Machine-readable electronics designs

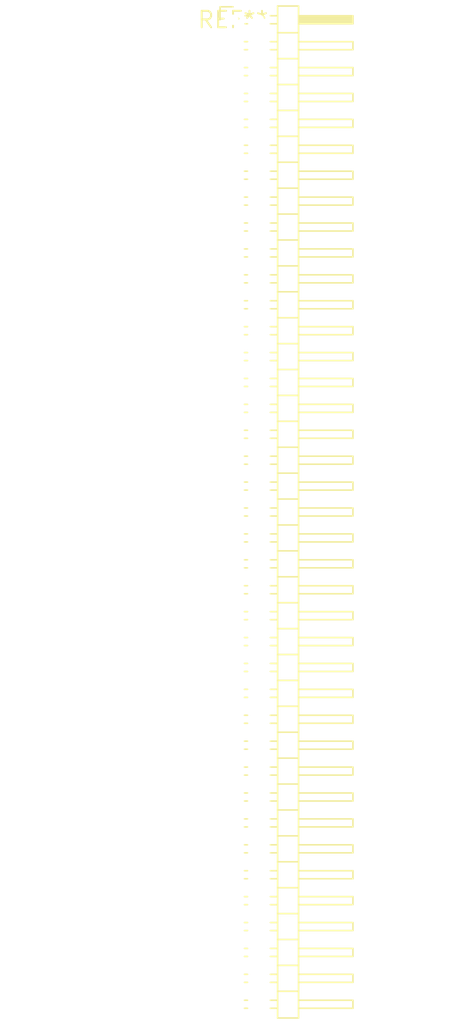
<source format=kicad_pcb>
(kicad_pcb (version 20240108) (generator pcbnew)

  (general
    (thickness 1.6)
  )

  (paper "A4")
  (layers
    (0 "F.Cu" signal)
    (31 "B.Cu" signal)
    (32 "B.Adhes" user "B.Adhesive")
    (33 "F.Adhes" user "F.Adhesive")
    (34 "B.Paste" user)
    (35 "F.Paste" user)
    (36 "B.SilkS" user "B.Silkscreen")
    (37 "F.SilkS" user "F.Silkscreen")
    (38 "B.Mask" user)
    (39 "F.Mask" user)
    (40 "Dwgs.User" user "User.Drawings")
    (41 "Cmts.User" user "User.Comments")
    (42 "Eco1.User" user "User.Eco1")
    (43 "Eco2.User" user "User.Eco2")
    (44 "Edge.Cuts" user)
    (45 "Margin" user)
    (46 "B.CrtYd" user "B.Courtyard")
    (47 "F.CrtYd" user "F.Courtyard")
    (48 "B.Fab" user)
    (49 "F.Fab" user)
    (50 "User.1" user)
    (51 "User.2" user)
    (52 "User.3" user)
    (53 "User.4" user)
    (54 "User.5" user)
    (55 "User.6" user)
    (56 "User.7" user)
    (57 "User.8" user)
    (58 "User.9" user)
  )

  (setup
    (pad_to_mask_clearance 0)
    (pcbplotparams
      (layerselection 0x00010fc_ffffffff)
      (plot_on_all_layers_selection 0x0000000_00000000)
      (disableapertmacros false)
      (usegerberextensions false)
      (usegerberattributes false)
      (usegerberadvancedattributes false)
      (creategerberjobfile false)
      (dashed_line_dash_ratio 12.000000)
      (dashed_line_gap_ratio 3.000000)
      (svgprecision 4)
      (plotframeref false)
      (viasonmask false)
      (mode 1)
      (useauxorigin false)
      (hpglpennumber 1)
      (hpglpenspeed 20)
      (hpglpendiameter 15.000000)
      (dxfpolygonmode false)
      (dxfimperialunits false)
      (dxfusepcbnewfont false)
      (psnegative false)
      (psa4output false)
      (plotreference false)
      (plotvalue false)
      (plotinvisibletext false)
      (sketchpadsonfab false)
      (subtractmaskfromsilk false)
      (outputformat 1)
      (mirror false)
      (drillshape 1)
      (scaleselection 1)
      (outputdirectory "")
    )
  )

  (net 0 "")

  (footprint "PinHeader_2x39_P2.00mm_Horizontal" (layer "F.Cu") (at 0 0))

)

</source>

### [Goal of the exercise]
Give back exactly the lines above starting at the line where "(plot_on_all_layers_selection 0x0000000_00000000)" appears and ending at the line where "(dashed_line_gap_ratio 3.000000)" appears, both included, with no other lines.

### [Solution]
      (plot_on_all_layers_selection 0x0000000_00000000)
      (disableapertmacros false)
      (usegerberextensions false)
      (usegerberattributes false)
      (usegerberadvancedattributes false)
      (creategerberjobfile false)
      (dashed_line_dash_ratio 12.000000)
      (dashed_line_gap_ratio 3.000000)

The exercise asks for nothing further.